Anonymous Monk has asked for the wisdom of the Perl Monks concerning the following question:

I have a direcotry called
/pen/
Now in pen I have product drecotires and in pen I have .htaccess
DirectoryIndex /pen/index.cgi
Which basically tells every directy to go to that, then i determine what direcotry im in with $ENV{'REQUEST_URI'}, but I wanted a spider to add to a ssearch engine, but will it since theres nothing in those direcotries, or should I make a index.shtml and redirect that to index.cgi so it looks like its reading a .htm file?

Replies are listed 'Best First'.
Re: Spidering CGI
by tachyon (Chancellor) on Nov 11, 2002 at 23:24 UTC

    This is a similar problem to that faced by perlmonks.org which does not have pages a such - it is all database driven. The problem can be solved by putting up real html pages to be spidered like PM does see: http://perlmonks.thepen.com/

    Search engines such as google are spidering CGI based sites but have issues, see this article

    If you are requiring .htaccess authentication to get to your pages then search spiders will not be able to access them but this hardly matters as nor would anyone following a link.

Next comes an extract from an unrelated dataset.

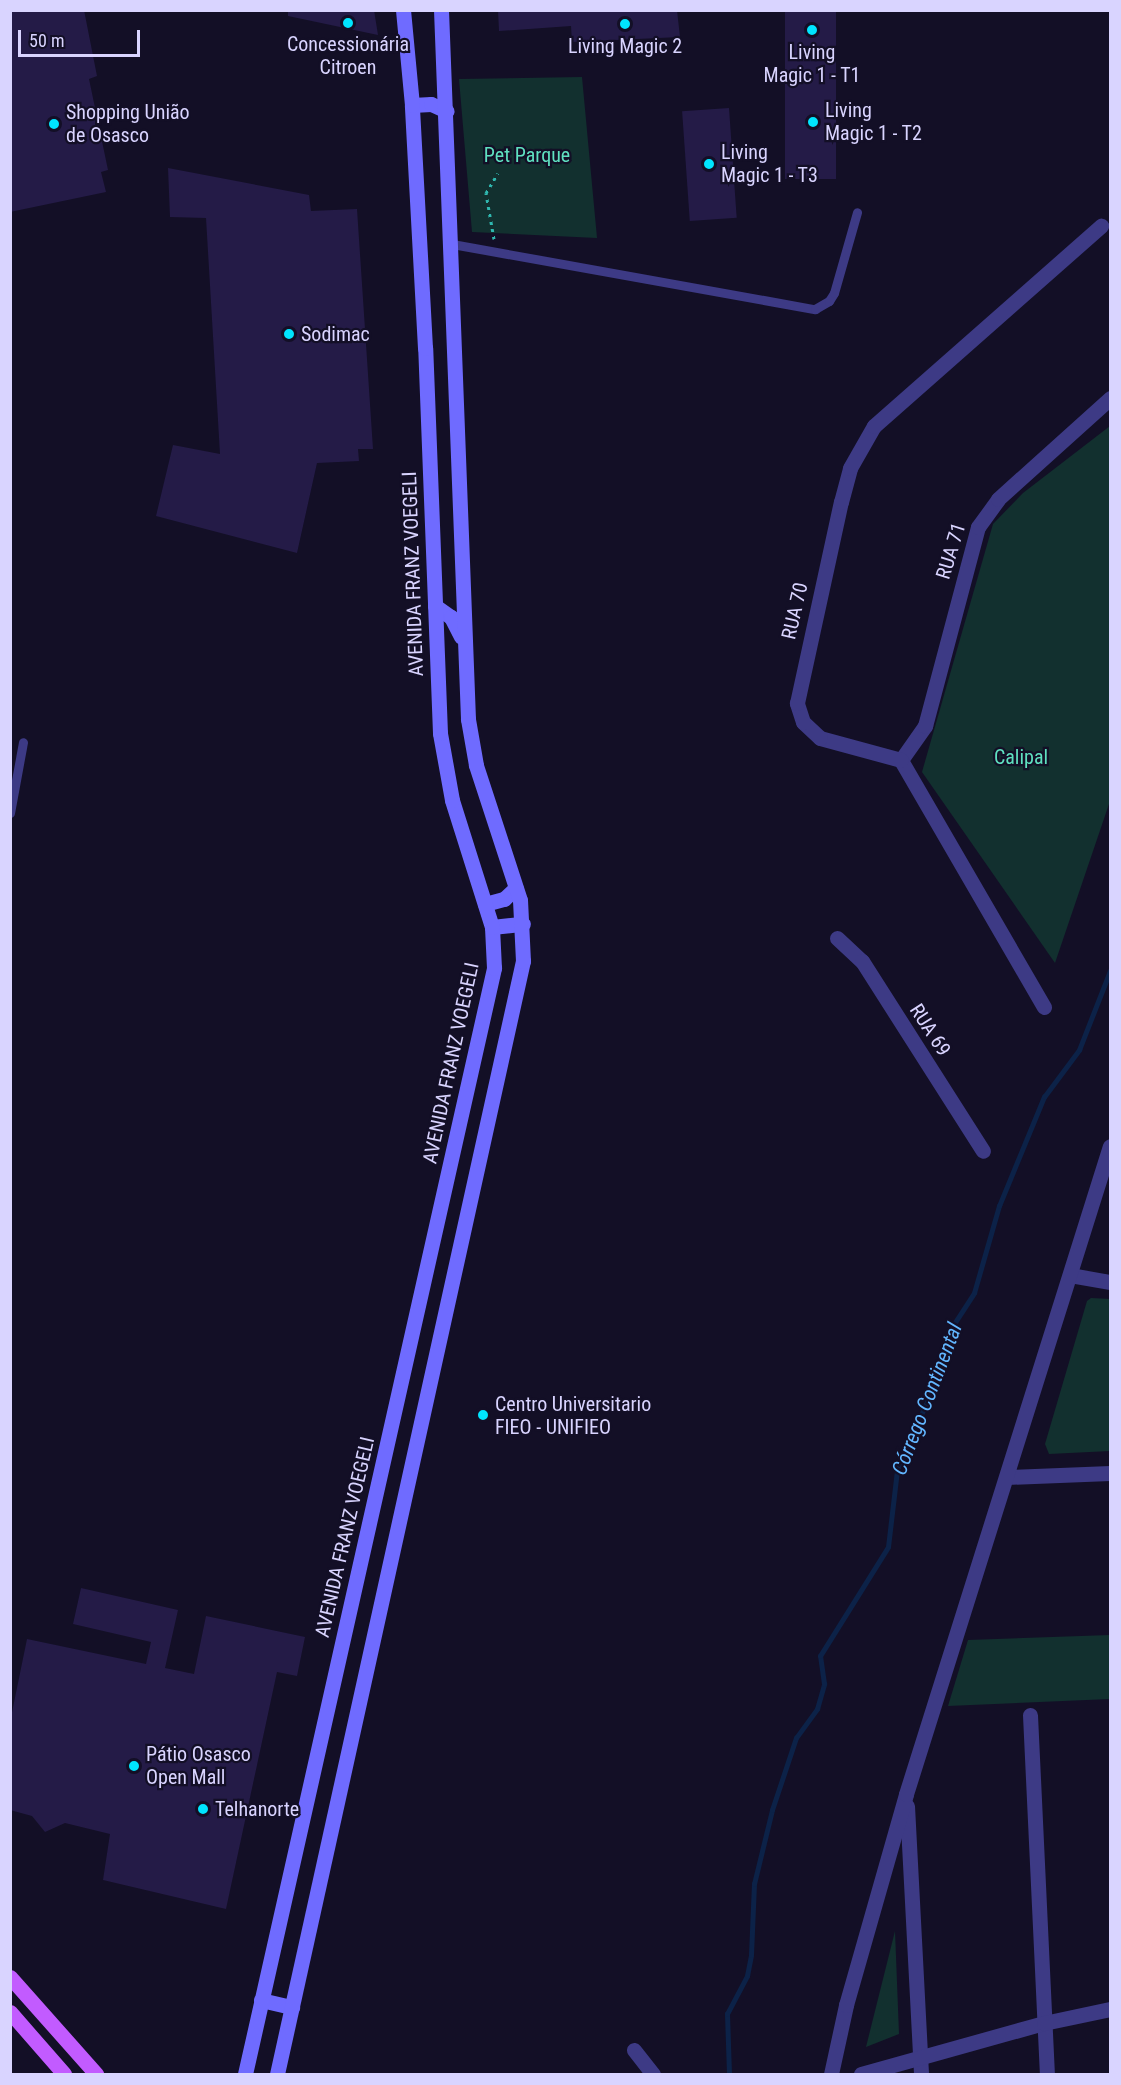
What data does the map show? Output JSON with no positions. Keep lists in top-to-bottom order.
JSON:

    Presumably you have set your robots files....

    cheers

    tachyon

    s&&rsenoyhcatreve&&&s&n.+t&"$'$`$\"$\&"&ee&&y&srve&&d&&print

Re: Spidering CGI
by adrianh (Chancellor) on Nov 12, 2002 at 10:02 UTC

    If you're using Apache mod_rewrite is very useful for handling this sort of thing.

    You can easily change any URL under the hood without the users knowledge so they would see:

    http://www.foo.com/foo/bar/index.html

    and your code would see

    http://www.foo.com/foo/bar/index.cgi

    without the user knowing anything about index.cgi.